Alongside the Evolve benchmark, we also conducted runs of Geekbench 6 GPU, and 3DMark Steel Nomad Light and Wild Life Extreme. Below is an extremely dense graph with average scores of the devices in all tests, including the five scores from Evolve.
While there are certainly trends with the more and less powerful devices, there are also scores and benchmarks that don't follow the same trend. Devices can be far ahead in some aspects of a benchmark, but be comparable for other aspects. This highlights the importance of a broad spread of benchmarks.

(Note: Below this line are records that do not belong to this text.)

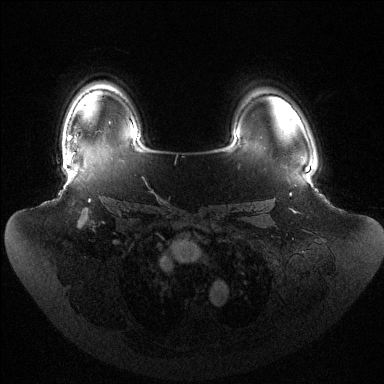
Breast MRI (dynamic contrast-enhanced), one axial slice; dynamic contrast-enhanced series, time point 2 of 6 at this slice position (early post-contrast); 1.5 T; TE 1.5 ms, TR 4.6 ms; 1.2 mm slice thickness; 384 × 384 image matrix, field of view 440 × 440 mm. Female patient.
Structures marked on this image (semi-automatically segmented with operator editing):
- enhancing-tissue mask used for the functional tumour volume (all voxels passing the contrast-enhancement thresholds inside the analysis volume; usually the tumour): bounding box (x1, y1, x2, y2) in pixels: (69, 136, 75, 155)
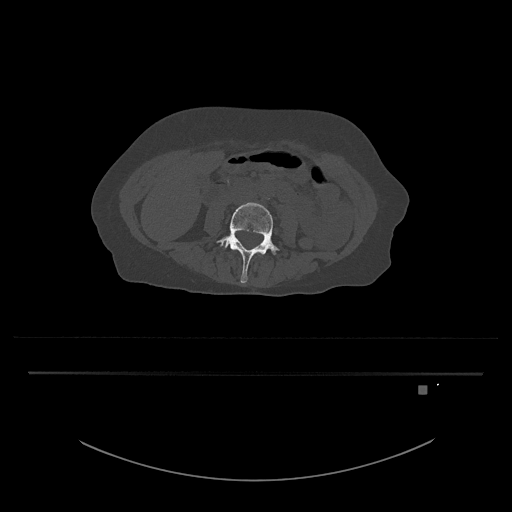
CT including the spine, one axial slice; slice 364 of 797 in the series (ordered by position); bone window (W 1800 / L 400 HU); 0.5 mm slice thickness; 512 × 512 image matrix, field of view 500 × 500 mm. Patient: female, 57 years. From the clinical record (not read from this slice): primary cancer: cervical.
Outlined on this slice (semi-automatically segmented with operator editing):
- L4 vertebra: box from (x=216, y=202) to (x=280, y=283) px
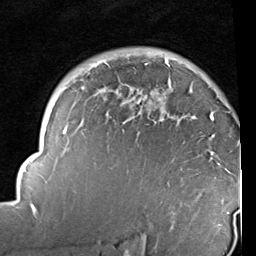
Breast MRI (dynamic contrast-enhanced), one axial slice; slice 69 of 96 in the series (ordered by position); cropped to one breast; dynamic contrast-enhanced series, time point 2 of 6 at this slice position (early post-contrast); 1.5 T; TE 2 ms, TR 5.1 ms; 2 mm slice thickness; 256 × 256 image matrix, field of view 180 × 180 mm. Female patient.
Outlined on this slice (semi-automatic segmentation, software-assisted and operator-edited):
- enhancing-tissue mask used for the functional tumour volume (all voxels passing the contrast-enhancement thresholds inside the analysis volume; usually the tumour): bounding box (x1, y1, x2, y2) in pixels: (14, 60, 230, 226)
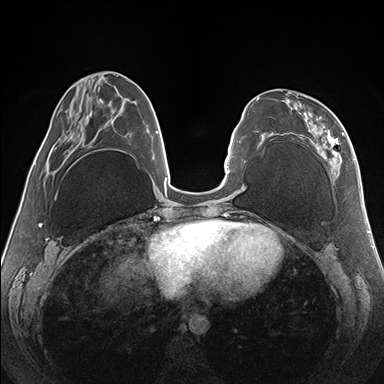
Breast MRI (dynamic contrast-enhanced), one axial slice; slice 59 of 176 in the series (ordered by position); dynamic contrast-enhanced series, time point 2 of 7 at this slice position (early post-contrast); 1.5 T; TE 1.5 ms, TR 4.1 ms; 384 × 384 image matrix. Female patient.
Outlined on this slice (semi-automatic segmentation, software-assisted and operator-edited):
- enhancing-tissue mask used for the functional tumour volume (all voxels passing the contrast-enhancement thresholds inside the analysis volume; usually the tumour): bounding box (x1, y1, x2, y2) in pixels: (284, 89, 344, 178)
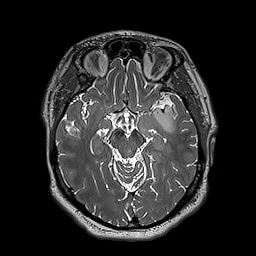
Brain MRI from a brain-tumour surgery series, one axial slice. Position 117 of 192 along the scan axis. 1 mm slice thickness. 256 × 256 image matrix, field of view 250 × 250 mm. From the clinical record (not read from this slice): histopathology: Astrocytoma; WHO grade: 3; IDH mutation: yes; tumour location: Left Insular.
Outlined on this slice (expert manual segmentation):
- tumour: bounding box (x1, y1, x2, y2) in pixels: (153, 105, 177, 132)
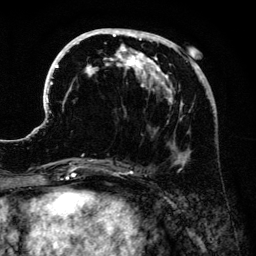
Breast MRI (dynamic contrast-enhanced), one axial slice. Slice 58 of 134 in the series (ordered by position). Cropped to one breast. Dynamic contrast-enhanced series, time point 2 of 6 at this slice position (early post-contrast). 3 T. TE 4.2 ms, TR 7.9 ms. 1.2 mm slice thickness. 256 × 256 image matrix, field of view 170 × 170 mm. Female patient.
Structures marked on this image (semi-automatic segmentation, software-assisted and operator-edited):
- enhancing-tissue mask used for the functional tumour volume (all voxels passing the contrast-enhancement thresholds inside the analysis volume; usually the tumour): box from (x=41, y=28) to (x=203, y=174) px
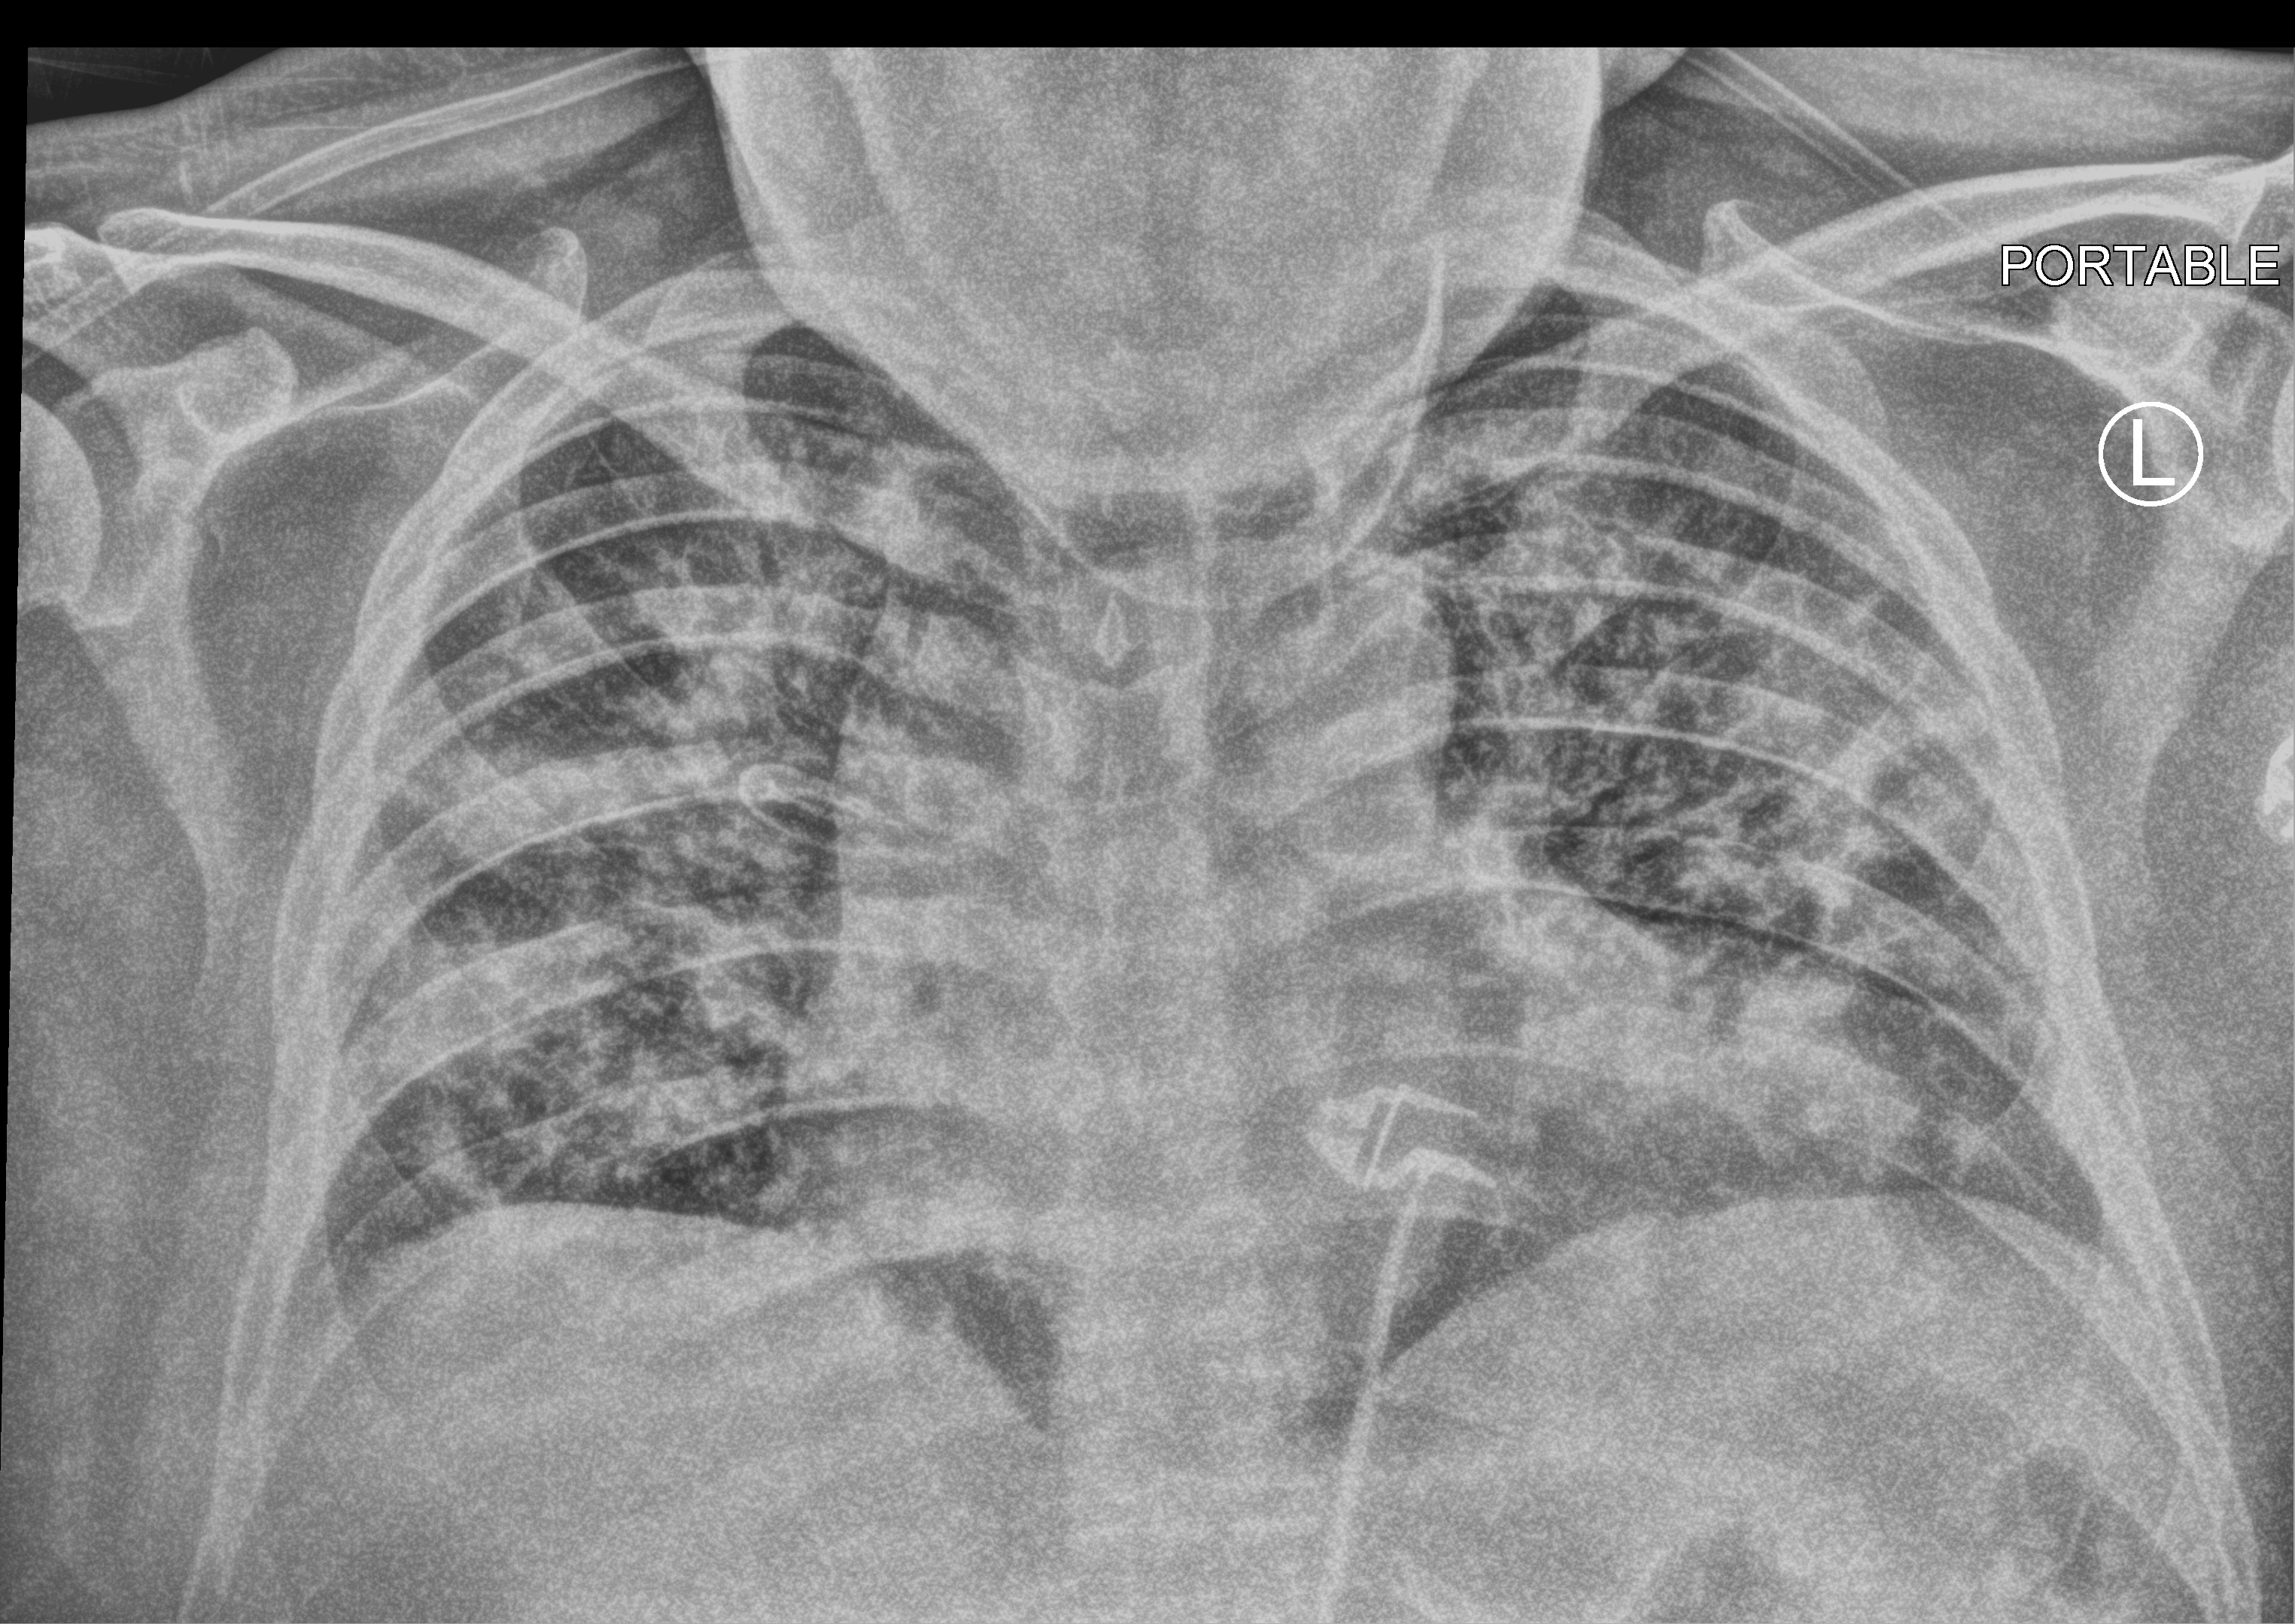
Bedside chest radiograph (computed radiography), anteroposterior (AP) projection. Male patient hospitalised with COVID-19, age 18–59 years.
Admission-level facts for this patient (not findings on this image; timing relative to this image not recorded): mechanically ventilated during this hospital stay: no; hypertension (admission record): no; admitted to intensive care during this hospital stay: no.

Unfortunately, the relevance of a benchmark is difficult to prove in a week, so we'll continue conducting this benchmark in our projects going forward and it will likely appear when it gives interesting or differing results from our existing benchmarks. Likely eventually appearing alongside the other benchmark results to give a more complete picture of device performance.